▶ [WHAT TO WORK ON]:
Go through the records below from the first line and print each one exactly, stopping after the line that contains "receptores, conciliación automática". Do not print pictures or anything past that line.

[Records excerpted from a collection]
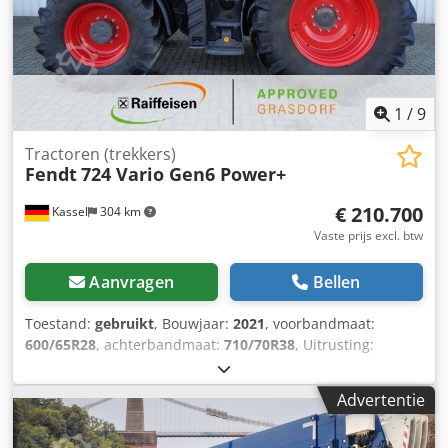
tegengewicht Fouten en tussentijdse verkoop
voorbehouden. Interne voertuignummer: 11539
1
/
9
Tractoren (trekkers)
Fendt
724 Vario Gen6 Power+
€ 210.700
Kassel
304 km
Vaste prijs excl. btw
Aanvragen
Bellen
Toestand:
gebruikt
, Bouwjaar:
2021
, voorbandmaat:
600/65R28
, achterbandmaat:
710/70R38
, Uitrusting:
luchtdrukrem
,
Advertentie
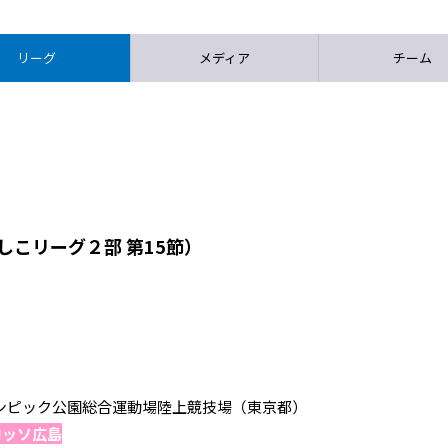
リーグ
メディア
チーム
しこリーグ２部 第15節）
 駒沢オリンピック公園総合運動場陸上競技場（東京都）
ロッソ広島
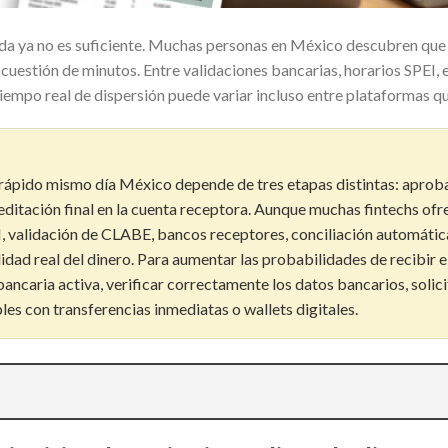
da ya no es suficiente. Muchas personas en México descubren que
n cuestión de minutos. Entre validaciones bancarias, horarios SPEI
 tiempo real de dispersión puede variar incluso entre plataformas 
o rápido mismo día México depende de tres etapas distintas: aprob
editación final en la cuenta receptora. Aunque muchas fintechs of
, validación de CLABE, bancos receptores, conciliación automática
idad real del dinero. Para aumentar las probabilidades de recibir e
ancaria activa, verificar correctamente los datos bancarios, solicit
es con transferencias inmediatas o wallets digitales.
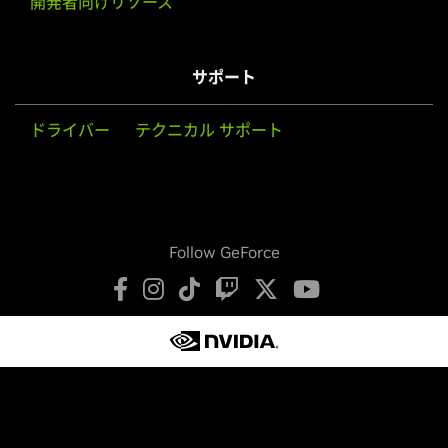
開発者向けリソース
サポート
ドライバー
テクニカル サポート
Follow GeForce
プライバシーの保護
プライバシーに関する選択肢
利用規約
アクセシビリティ
企業ポリシー
製品セキュリティ
お問い合わせ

▶ [WRITTEN SOLUTION]:
tegengewicht Fouten en tussentijdse verkoop
voorbehouden. Interne voertuignummer: 11539
1
/
9
Tractoren (trekkers)
Fendt
724 Vario Gen6 Power+
€ 210.700
Kassel
304 km
Vaste prijs excl. btw
Aanvragen
Bellen
Toestand:
gebruikt
, Bouwjaar:
2021
, voorbandmaat:
600/65R28
, achterbandmaat:
710/70R38
, Uitrusting:
luchtdrukrem
,
Advertentie
リーグ
メディア
チーム
しこリーグ２部 第15節）
 駒沢オリンピック公園総合運動場陸上競技場（東京都）
ロッソ広島
da ya no es suficiente. Muchas personas en México descubren que
n cuestión de minutos. Entre validaciones bancarias, horarios SPEI
 tiempo real de dispersión puede variar incluso entre plataformas 
o rápido mismo día México depende de tres etapas distintas: aprob
editación final en la cuenta receptora. Aunque muchas fintechs of
, validación de CLABE, bancos receptores, conciliación automática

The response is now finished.